AK Parti, 2002-2015 döneminde Türkiye'de siyaset kurumunun işleyişine dair benzersiz bir model ortaya koydu. Bir yandan parti içi siyaset olağanüstü bir uyumla ilerlerken, diğer yandan hükümet icraatları bu düzeni besleyen bir dinamizm üretti. Sıklıkla sorulan temel soru şuydu:İyi yönetilen siyaset mi icraatları güçlendirir, yoksa başarılı icraatlar mı siyasetiBu dönemin tecrübesi gösterdi ki AK Parti her iki alanda da denge kurmayı başardı ve çeyrek asırdır siyasal sistemin merkezinde yer aldı.
Toplumsal merkezle kurulan ilişki: 2002-2015 yılları arasında AK Parti, toplumun hemen her kesimiyle temas kurabilen, talepleri siyaset üretimine taşıyabilen bir çizgi izledi. Bu yıllarda sokakta sıkça duyulan "AK Parti'ye oy vermiyorum ama…" cümlesi aslında partinin geniş toplumsal meşruiyetini anlatıyordu. Demokrasiden yatırımlara, dış politikadan sosyal politikalara kadar birçok alanda seçmen davranışı parti aidiyetinin ötesine geçen bir kabullenmeyi yansıtıyordu.
15 Temmuz travması: Türkiye'nin yakın dönemini analiz ederken 15 Temmuz darbe girişimi bir dönüm noktasıdır. Bu girişim sadece devlet kurumlarını değil, siyasal alanı da derinden sarstı. FETÖ yapılanması 2010 sonrasında niyet değiştirerek bürokrasi ve siyaset üzerinde tahripkâr bir dil üretmeye başladı. Önce AK Parti tabanı üzerinden CHP'ye, sonra CHP üzerinden AK Parti'ye öfke üreten bir siyasal manipülasyon iklimi oluşturdu. Bu yönüyle FETÖ, kutuplaşmanın her iki tarafında da etkili olmayı başardı.

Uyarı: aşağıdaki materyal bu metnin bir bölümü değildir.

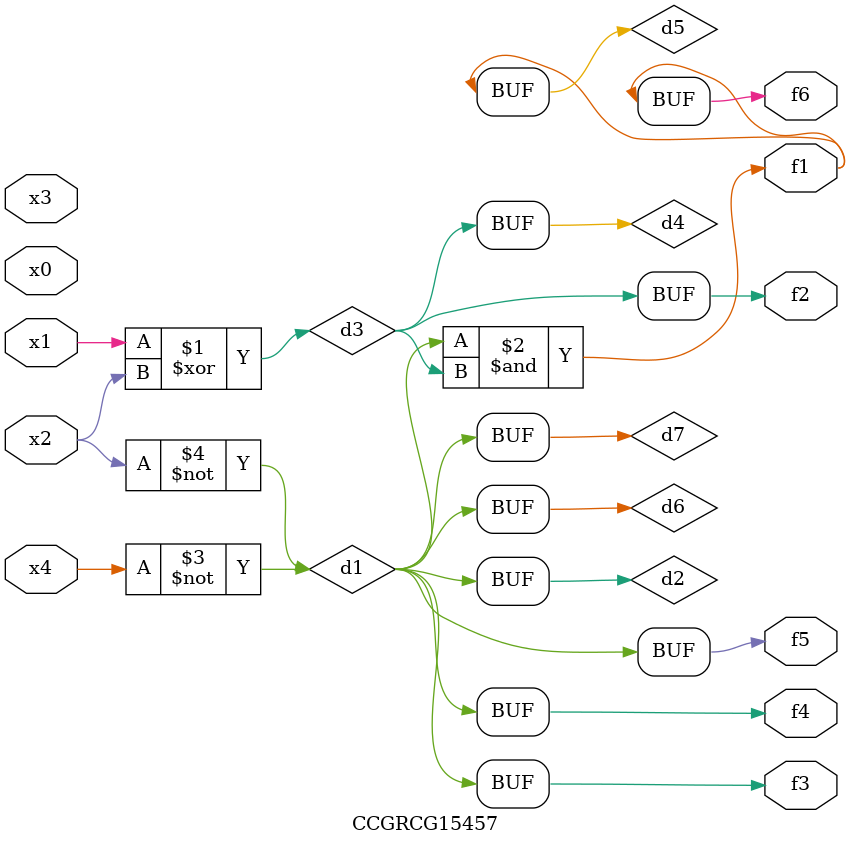
<source format=v>
module CCGRCG15457(
	input x0, x1, x2, x3, x4,
	output f1, f2, f3, f4, f5, f6
);

	wire d1, d2, d3, d4, d5, d6, d7;

	not (d1, x4);
	not (d2, x2);
	xor (d3, x1, x2);
	buf (d4, d3);
	and (d5, d1, d3);
	buf (d6, d1, d2);
	buf (d7, d2);
	assign f1 = d5;
	assign f2 = d4;
	assign f3 = d7;
	assign f4 = d7;
	assign f5 = d7;
	assign f6 = d5;
endmodule

</source>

Darbe girişimi hem siyaseti hem devlet reflekslerini yeniden şekillendirdi. Buna rağmen Türkiye, savunma sanayinde kayda değer atılımlar yaptı, diplomasi alanında yeni bir konum elde etti ve bugün artık bölgesel bir güçten söz edilebiliyor. Bu, toplumun darbe sonrası gösterdiği direncin ve siyasal istikrarın bir sonucuydu.
AK Parti'nin geniş kitlelere hitap eden yapısı: AK Parti bugün hâlen toplumun yaklaşık yarısına hitap eden bir parti konumunda. Cumhur İttifakı'yla birlikte bu oran daha da genişliyor. Ancak zaman içinde Gelecek Partisi ve DEVA Partisi gibi yeni oluşumlar siyaset sahnesine çıktı. Bu partilerin örgütleri incelendiğinde görülen temel gerçek şudur:Bu potansiyelin önemli bir bölümü AK Parti'den ayrılan kadrolardan oluşmaktadır.
Her ne kadar oy oranları yok denecek seviyede olsa da bu partiler büyük şehirlerde hatırı sayılır bir kanaat önderi tabanıyla temsil ediliyor. Türkiye'de siyaset sadece oy oranlarıyla değil, kanaat önderliği ve sosyolojik nüfuzla da şekillenir.